Brooke Genovese Receives ARCS Award
OHI graduate student selected for prestigious STEM award for infectious disease research
Brooke Genovese, a PhD candidate co-mentored by Drs. Brian Bird and Jonna Mazet, is one of 83 individuals in STEM disciplines selected by the Northern California Chapter of ARCS Foundation to receive an ARCS Scholar Award for the 2022-2023 academic year. This award recognizes excellence in research and exceptional promise to make a significant contribution to the advancement of science, and to the material and intellectual welfare of all people.
The ARCS Foundation has selected an ideal awardee in Brooke Genovese. She is one of our brightest graduate students, who not only has the capacity to innovate, but uses her talents to make the world a better place – always focusing on the greater good and applying a social and environmental justice lens to all of her activities, including her important research.
–Drs.
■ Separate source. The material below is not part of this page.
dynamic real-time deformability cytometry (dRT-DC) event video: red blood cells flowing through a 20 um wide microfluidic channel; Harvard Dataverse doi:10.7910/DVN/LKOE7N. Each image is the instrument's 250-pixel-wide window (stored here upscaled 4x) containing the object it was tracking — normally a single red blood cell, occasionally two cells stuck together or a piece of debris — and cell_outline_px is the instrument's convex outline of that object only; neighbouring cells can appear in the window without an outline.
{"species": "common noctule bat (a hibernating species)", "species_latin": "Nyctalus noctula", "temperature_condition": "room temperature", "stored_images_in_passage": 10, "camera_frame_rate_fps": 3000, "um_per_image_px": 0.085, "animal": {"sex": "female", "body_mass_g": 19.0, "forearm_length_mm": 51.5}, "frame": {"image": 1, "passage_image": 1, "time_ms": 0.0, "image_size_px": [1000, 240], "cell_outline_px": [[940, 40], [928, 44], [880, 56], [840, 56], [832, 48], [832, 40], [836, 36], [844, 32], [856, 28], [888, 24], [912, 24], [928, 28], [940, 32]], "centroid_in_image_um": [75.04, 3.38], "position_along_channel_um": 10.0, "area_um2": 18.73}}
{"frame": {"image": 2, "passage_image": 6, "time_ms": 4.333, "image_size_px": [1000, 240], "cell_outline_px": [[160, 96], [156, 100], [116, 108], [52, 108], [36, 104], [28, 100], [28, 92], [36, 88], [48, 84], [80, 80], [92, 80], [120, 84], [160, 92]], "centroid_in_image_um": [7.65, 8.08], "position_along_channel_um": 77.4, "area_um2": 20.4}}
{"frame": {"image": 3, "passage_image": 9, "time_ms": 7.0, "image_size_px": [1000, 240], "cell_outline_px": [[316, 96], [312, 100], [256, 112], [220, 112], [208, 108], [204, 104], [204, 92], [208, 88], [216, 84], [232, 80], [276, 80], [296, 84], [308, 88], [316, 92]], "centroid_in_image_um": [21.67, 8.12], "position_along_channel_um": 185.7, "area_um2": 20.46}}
Jonna Mazet and Brian Bird
As an Integrative Pathobiology graduate student in the UC Davis School of Veterinary Medicine and a fellow within the UC Davis Wildlife Health Center, Brooke's research is multidisciplinary and represents three arms of infectious disease biology: host immunology, virology, and disease ecology. She is specifically interested in natural reservoir hosts and their immune traits as they relate to reproduction, to better understand how the mother's immune system responds to virus infection during pregnancy. Her work and research interests are timely, as they are focused on better understanding infectious disease dynamics in natural reservoir hosts such as bats, using a systems biology approach, as well as the conditions that facilitate cross-species pathogen transmission.
Prior to her graduate training, Brooke worked on several emerging disease research and scientific capacity building efforts that sought to identify novel zoonotic viruses with pandemic potential. A first-generation college student, Brooke currently serves as a Co-PI on two pilot grants aimed at advancing justice, equity, diversity, and inclusion (JEDI) in academia. Her long-term career aspirations are to advance our understanding of host-virus ecology for high-consequence viruses and improve human and animal health in vulnerable ecosystems and communities.
ARCS is a national organization of women founded in 1958, providing more than $120 million to over 10,000 graduate students in STEM disciplines around the country.